-- Opening Marker --

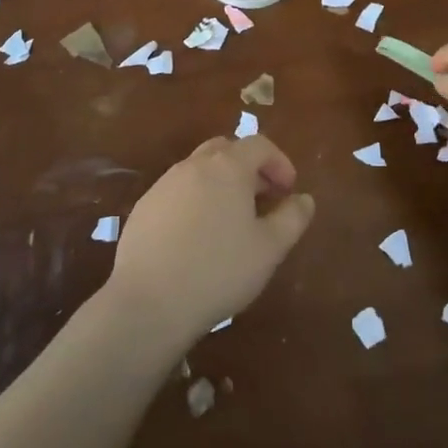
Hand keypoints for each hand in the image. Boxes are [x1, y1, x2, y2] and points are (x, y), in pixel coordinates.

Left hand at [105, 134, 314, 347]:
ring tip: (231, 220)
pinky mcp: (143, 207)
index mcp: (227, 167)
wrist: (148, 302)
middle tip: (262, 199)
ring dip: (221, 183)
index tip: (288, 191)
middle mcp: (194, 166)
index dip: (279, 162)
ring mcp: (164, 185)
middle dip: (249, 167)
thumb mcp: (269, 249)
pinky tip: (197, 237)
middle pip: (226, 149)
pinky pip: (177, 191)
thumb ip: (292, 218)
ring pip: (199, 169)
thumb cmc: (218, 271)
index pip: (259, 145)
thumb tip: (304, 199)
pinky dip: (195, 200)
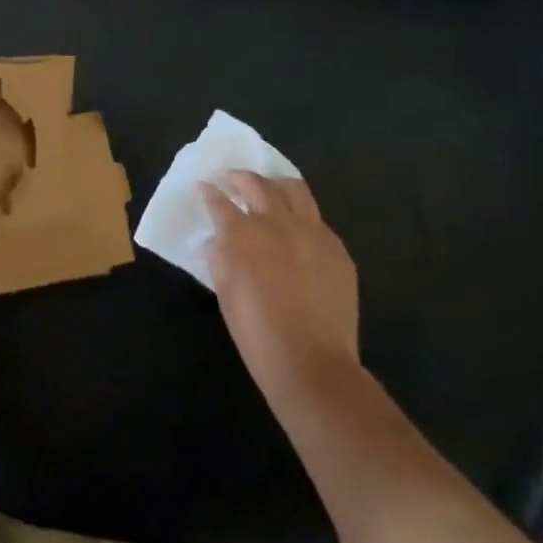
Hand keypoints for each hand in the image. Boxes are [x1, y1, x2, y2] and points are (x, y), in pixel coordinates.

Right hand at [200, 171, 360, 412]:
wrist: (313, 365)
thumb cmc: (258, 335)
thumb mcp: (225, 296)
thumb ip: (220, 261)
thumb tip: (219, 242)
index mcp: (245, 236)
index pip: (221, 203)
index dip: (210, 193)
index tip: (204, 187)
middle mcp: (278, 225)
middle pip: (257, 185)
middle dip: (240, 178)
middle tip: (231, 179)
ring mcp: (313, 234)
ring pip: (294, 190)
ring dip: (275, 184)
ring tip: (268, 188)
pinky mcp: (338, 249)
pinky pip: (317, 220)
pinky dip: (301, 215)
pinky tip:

-- Closing Marker --

▸ EXERCISE REQUIREMENTS: Only the pictures are to be excluded; all other parts of the records above are to be given exactly.

▸ TASK SOLUTION:
Hand keypoints for each hand in the image. Boxes are [x1, y1, x2, y2] and points are (x, y), in pixel coordinates.

Left hand at [105, 134, 314, 347]:
ring tip: (231, 220)
pinky mcp: (143, 207)
index mcp: (227, 167)
wrist: (148, 302)
middle tip: (262, 199)
ring dip: (221, 183)
index tip: (288, 191)
middle mcp: (194, 166)
index dip: (279, 162)
ring mcp: (164, 185)
middle dip: (249, 167)
thumb mcp: (269, 249)
pinky tip: (197, 237)
middle pip: (226, 149)
pinky pip: (177, 191)
thumb ip: (292, 218)
ring pip: (199, 169)
thumb cmc: (218, 271)
index pip: (259, 145)
thumb tip: (304, 199)
pinky dip: (195, 200)
Hand keypoints for each hand in the image. Boxes are [x1, y1, x2, y2] and points are (x, y), in pixel coordinates.

Right hand at [200, 171, 360, 412]:
wrist: (313, 365)
thumb cmc: (258, 335)
thumb mcp: (225, 296)
thumb ip: (220, 261)
thumb tip: (219, 242)
index mcp: (245, 236)
index pip: (221, 203)
index dip: (210, 193)
index tip: (204, 187)
middle mcp: (278, 225)
middle pip: (257, 185)
middle dip: (240, 178)
middle tip: (231, 179)
ring mcp: (313, 234)
ring pip: (294, 190)
ring dip: (275, 184)
ring tip: (268, 188)
pinky mcp: (338, 249)
pinky pip: (317, 220)
pinky dip: (301, 215)
pinky tip:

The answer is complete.